Absalom Jones was born into slavery in Sussex County, Delaware, in 1746. When he was 16, his owner sold him along with his mother and siblings to a neighboring farmer. That year the farmer kept Absalom, but sold his mother and siblings, and moved to Philadelphia, Pennsylvania, where he became a merchant. Absalom was allowed to attend a school and learned to read and write. While still enslaved by Mr. Wynkoop (a vestryman of Christ Church and later St. Peter's), Absalom married Mary King, an enslaved woman owned by a neighbor to the Wynkoops.
According to colonial law, children took the status of their mother, so children born to slave women were born enslaved. By 1778 Absalom had purchased his wife's freedom so that their children would be free. Absalom also wrote to his master seeking his own freedom, but was initially denied. In 1784, however, Wynkoop set him free from slavery. Absalom took the surname "Jones" as an indication of his American identity.
Around 1780, a Methodist movement was sweeping through the colonies as part of the Second Great Awakening. It came at a time of revolutionary ferment in the closing period of the American Revolutionary War. The movement was especially popular in New York, Baltimore, and Philadelphia. Methodists had developed in Great Britain as evangelicals within the Church of England. In December 1784, Thomas Coke and Francis Asbury established the Methodist Episcopal Church as a new denomination, separate from the Church of England. Pennsylvania abolished slavery and became a free state in the new United States. Jones became a lay minister of the interracial congregation of St. George's Methodist Episcopal Church in Philadelphia. The Methodist church admitted persons of all races and allowed African Americans to preach. Together with Richard Allen, Jones was one of the first African Americans licensed to preach by the Methodist Episcopal Church.

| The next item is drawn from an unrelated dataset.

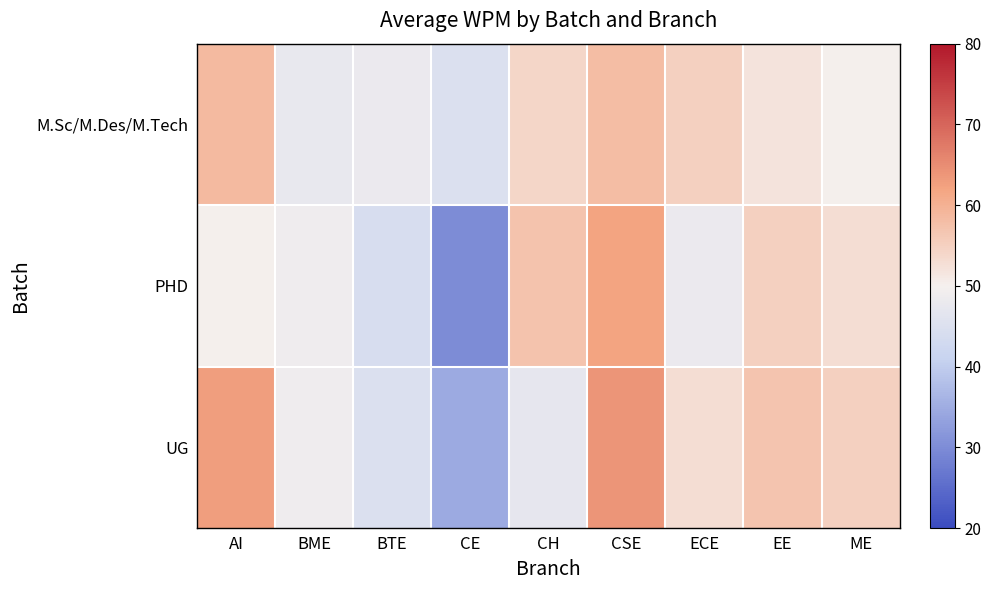

Which has a higher value, ECE or ME?

ECE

But some members of the church still practiced racial discrimination. In 1792, while at St. George's Methodist Episcopal Church, Absalom Jones and other black members were told that they could not join the rest of the congregation in seating and kneeling on the first floor and instead had to be segregated in the gallery or balcony. After completing their prayer, Jones and most of the church's black members got up and walked out.

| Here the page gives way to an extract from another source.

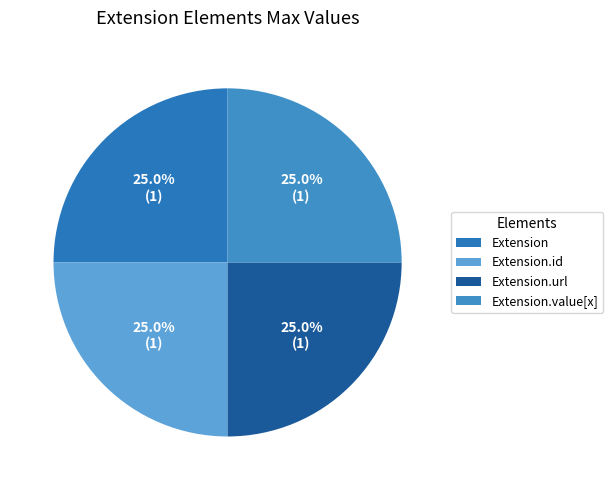

To the nearest percent, what is the average slice percentage?

25%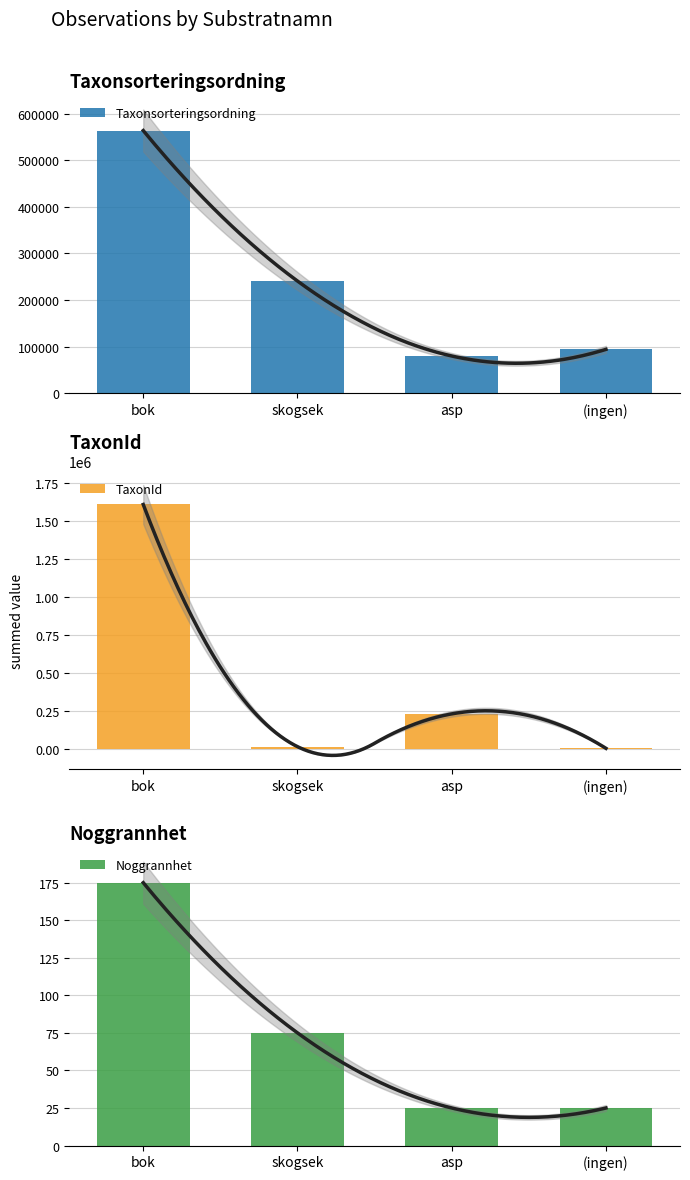

List the series in order of their peak value, lowest first.

Noggrannhet, Taxonsorteringsordning, TaxonId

Jones and Allen founded the Free African Society (FAS), first conceived as a non-denominational mutual aid society, to help newly freed slaves in Philadelphia. Jones and Allen later separated, as their religious lives took different direction but they remained lifelong friends and collaborators.
As 1791 began, Jones started holding religious services at FAS, which the following year became the core of his African Church in Philadelphia. Jones wanted to establish a black congregation independent of white control, while remaining part of the Episcopal Church. After a successful petition, the African Episcopal Church of St. Thomas, the first black church in Philadelphia, opened its doors on July 17, 1794. Jones was ordained a deacon in 1795 and a priest in 1802, became the first African-American priest in the Episcopal Church.
Jones died on February 13, 1818, in Philadelphia. He was originally interred in the St. Thomas Churchyard in Philadelphia, Pennsylvania. His body was relocated to Lebanon Cemetery and then to Eden Cemetery. In 1991, his remains were exhumed, cremated and placed in a reliquary in the Absalom Jones altar of the current African Episcopal Church of St. Thomas. The chapel is named in his honor, as is the church's rectory. A cenotaph was placed at Eden Cemetery in Collingdale, Pennsylvania marking the site of his former grave. The Diocese of Pennsylvania honors his memory with an annual celebration. The national Episcopal Church remembers his life and service annually on the anniversary of his death, February 13.